Para empresas de maior dimensão, surgem igualmente obrigações de divulgação de informação sobre diferenças salariais, componentes variáveis e distribuição por categorias profissionais. Sempre que se identifiquem diferenças salariais iguais ou superiores a 5% entre mulheres e homens, sem justificação objetiva, será necessária uma avaliação conjunta com representantes dos trabalhadores e a definição de medidas corretivas. Estas exigências representam um desafio para muitas organizações, mas também uma oportunidade.
Apesar da clareza do calendário europeu, a transposição em Portugal continua, até ao momento, por concluir, encontrando-se ainda em fase de preparação e discussão técnica. Esta situação não é indiferente: com o prazo-limite de transposição no próximo dia 7 de junho, a ausência de um enquadramento legal definitivo cria um cenário de incerteza para as organizações, que ainda não dispõem de todas as orientações formais quanto às obrigações concretas, aos mecanismos de reporte ou ao regime sancionatório.
É certo que Portugal parte de uma base relevante, nomeadamente com a Lei n.º 60/2018 sobre igualdade remuneratória, mas essa legislação está longe de cobrir a profundidade e o alcance das exigências agora introduzidas pela diretiva europeia. Mais do que um atraso legislativo, este momento deve ser interpretado como um sinal claro: as empresas não podem esperar pela publicação final da lei para agir. A transição para um modelo de maior transparência salarial implica mudanças profundas. Desde logo, nos sistemas de gestão de pessoas, na definição de funções e nas políticas de compensação. São mudanças que exigem tempo, diagnóstico e capacidade de execução. Com um prazo conhecido e inadiável a verdadeira diferença estará entre as empresas que antecipam e lideram esta transformação e aquelas que, perante a pressão da conformidade, se limitarão a reagir.
Num mercado cada vez mais competitivo, marcado pela escassez de talento, pleno emprego e por uma maior atenção aos critérios de sustentabilidade e responsabilidade social, a forma como as organizações gerem a equidade salarial terá um peso crescente na sua reputação e capacidade de atrair e reter profissionais qualificados.

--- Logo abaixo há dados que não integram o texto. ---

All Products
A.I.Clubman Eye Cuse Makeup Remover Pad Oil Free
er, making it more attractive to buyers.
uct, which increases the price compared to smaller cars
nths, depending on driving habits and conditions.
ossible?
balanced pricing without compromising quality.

Neste cenário, maior transparência contribui para reforçar a confiança dentro das organizações: quando as pessoas compreendem os critérios que determinam salários e progressões, aumenta a sua perceção de justiça organizacional, um fator decisivo para a forma como as pessoas se relacionam com a organização.
O caminho para maior transparência não se faz apenas com comunicação: exige preparação consistente. Implica rever grelhas salariais, analisar funções e categorias profissionais, clarificar critérios de progressão e capacitar lideranças para uma gestão mais consistente e baseada em evidência.

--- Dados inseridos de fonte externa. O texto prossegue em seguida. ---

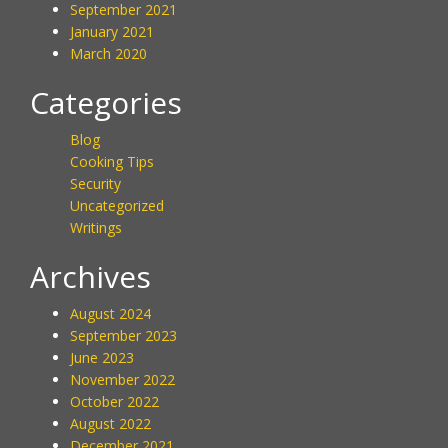
September 2021
January 2021
March 2020
Categories
Blog
Cooking Tips
Security
Uncategorized
Writings
Archives
August 2024
September 2023
June 2023
November 2022
October 2022
August 2022
December 2021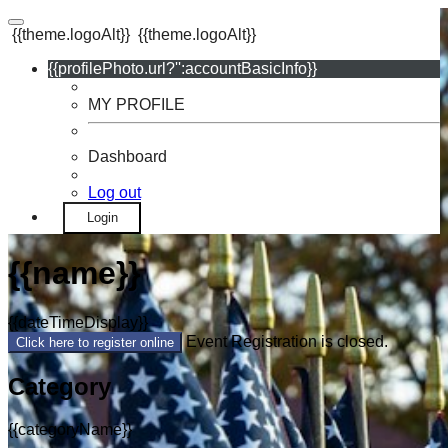
{{theme.logoAlt}}
{{theme.logoAlt}}
{{profilePhoto.url?'':accountBasicInfo}}
MY PROFILE
Dashboard
Log out
Login
{{name}}
{{dateTimeDisplay}}
Event Registration is closed.
Click here to register online
Category
{{categoryName}}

Para muitas organizações, este processo poderá revelar discriminações, assimetrias ou inconsistências acumuladas ao longo do tempo. Longe de ser um problema, essa visibilidade deve ser encarada como um ponto de partida para a melhoria e de modernização das práticas de gestão de pessoas.
Na APPDI, defendemos que a transparência salarial é um instrumento fundamental para promover ambientes de trabalho mais justos, inclusivos e meritocráticos. A diversidade e a inclusão não se constroem apenas através de compromissos públicos ou iniciativas pontuais; constroem-se, sobretudo, nas decisões estruturais que moldam as oportunidades profissionais das pessoas.
Portugal tem agora a oportunidade de dar um passo importante na construção de organizações mais equitativas e competitivas. A questão já não é saber se a transparência salarial vai acontecer, mas sim quem estará preparado para liderar essa mudança e quem ficará para trás.